UC Workers Union Will Not Face Significant Financial Losses Following Supreme Court’s Janus vs. AFSCME Ruling

In a 5-4 decision handed down on June 27, the U.S. Supreme Court struck a heavy blow to the  American Federation of State, County, and Municipal Employees. The decision in the case Janus vs. AFSCME held that charging public labor union fees to non-members is a violation of the First Amendment.  

Writing on behalf of the majority, Justice Samuel Alito reasoned that public labor unions are, by nature, political, and therefore cannot compel workers to support them financially. Because, as the majority argues, union funds are used for persuading government and public policymaking, compelling people to pay fees for such activity is the same as forcing political support for a specific cause that individuals may not agree with.

This decision overturns the ruling in the 1977 case, Amood v. Detroit Board of Education, which allowed unions to charge “agency fees” from non-members to cover the cost of negotiations. In essence, unions used to be able to charge a shared fee from workers, even if they weren’t involved or supported the union.

Citing implications of free speech, the majority decision asserts that “no person in this country may be compelled to subsidize speech by a third party that he or she does not wish to support.”

The local chapter of AFSCME 3299, the largest union representing UC workers, has been locked in negotiation battles with the UC system for months. Back in May, their service unit launched a three-day labor strike across all UC campuses, following an impasse over contract renewals.

John de Los Angeles, communications director for 3299, told the UCSD Guardian that the union isn’t too worried about their funding after the Janus decision.

“Our members do understand the importance of remaining members in the union” de Los Angeles said. “I am glad to say, we financially in good standing because of that.”

In 2016, the case Friedrichs v. California Teachers Association brought up substantially similar arguments as Janus. The issue addressed was the legality of fundraising methods employed by public sector unions with regards to the First Amendment.

However, because Justice Antonin Scalia’s seat was still vacant following his death, the eight-member court divided evenly on the issue, and the ruling of the lower court automatically stood. De Los Angeles says that the Janus case was just a reincarnation of Friedrichs.

“When we first heard of the Friedrichs case, our union actually began having conversations about the importance of membership, one-on-one with our members. We read the tea leaves ahead of time and got out ahead of it.”

Although their funding has not been hindered significantly , AFSCME 3299 is still frustrated with their negotiation progress. Giving an update about the status of their negotiations with the UC after the strike in May, de Los Angeles said that the service unit has been invited back to the table, but not much headway has been made on core issues.

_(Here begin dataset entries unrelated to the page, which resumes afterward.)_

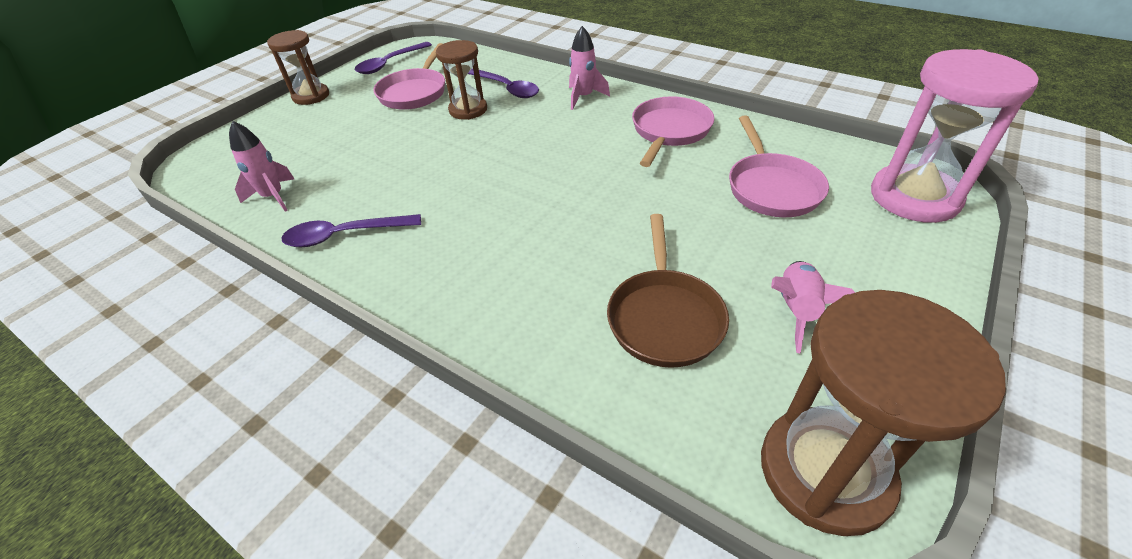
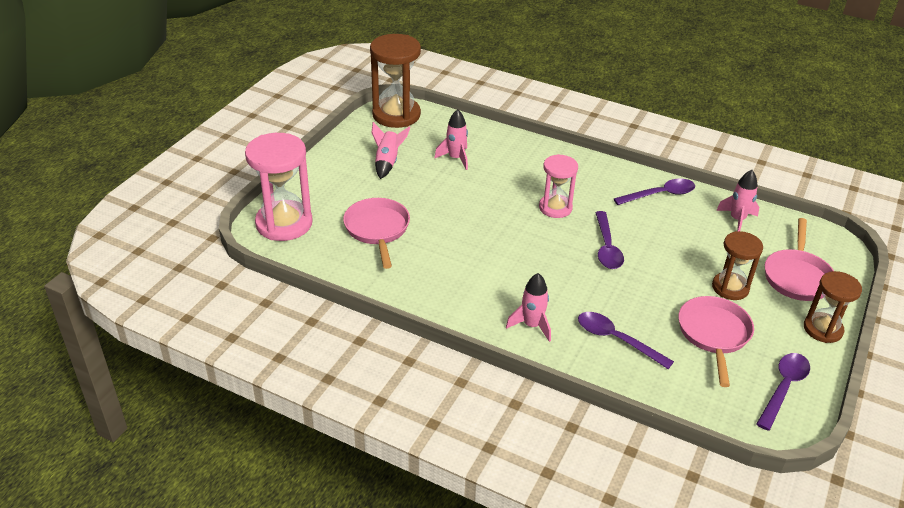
camera: 170 degrees right, 5 degrees down
brown hourglass [436,40,487,120] -> brown hourglass moved to [712,231,763,300]
brown pan [607,214,729,368] -> pink rocket [434,109,468,170]
pink pan [632,96,714,167] -> pink pan moved to [765,218,834,301]
none -> pink hourglass [539,154,578,218]
none -> purple spoon [595,211,624,269]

“They have yet to respond to the growing inequality that we’ve been raising for quite some time now. They have yet to acknowledge that this is being driven by their outsourcing practices. They question where this data is coming from, but in fact, we’ve received that data directly from the UC. It’s their own employment data, so these numbers don’t lie.”

De Los Angeles added that while wages and outsourcing are contentious issues, the real source of anger from their members is more deeply rooted in economic and social justice.

“Our communities of color have been historically left out. This fight is not about a 3 percent [wage increase], this is about the 20 percent gap in pay for women of color. This is about the 37 percent decline of the African American workforce at UC since 1996” de Los Angeles stated. “I think if we’re gonna be talking about these issues, we need to acknowledge that these are real problems that are the source of this anger and uprising from workers and students.”

De Los Angeles also noted that new members have joined the UC Board of Regents since the end of the school year. When asked what he hopes to see from the new board members, he told the Guardian that there is an opportunity to bring a fresh perspective on long-stagnated issues.

“I hope they engage with us in a dialogue that acknowledges these problems,” he said. “Leadership has failed to acknowledge this for a while.”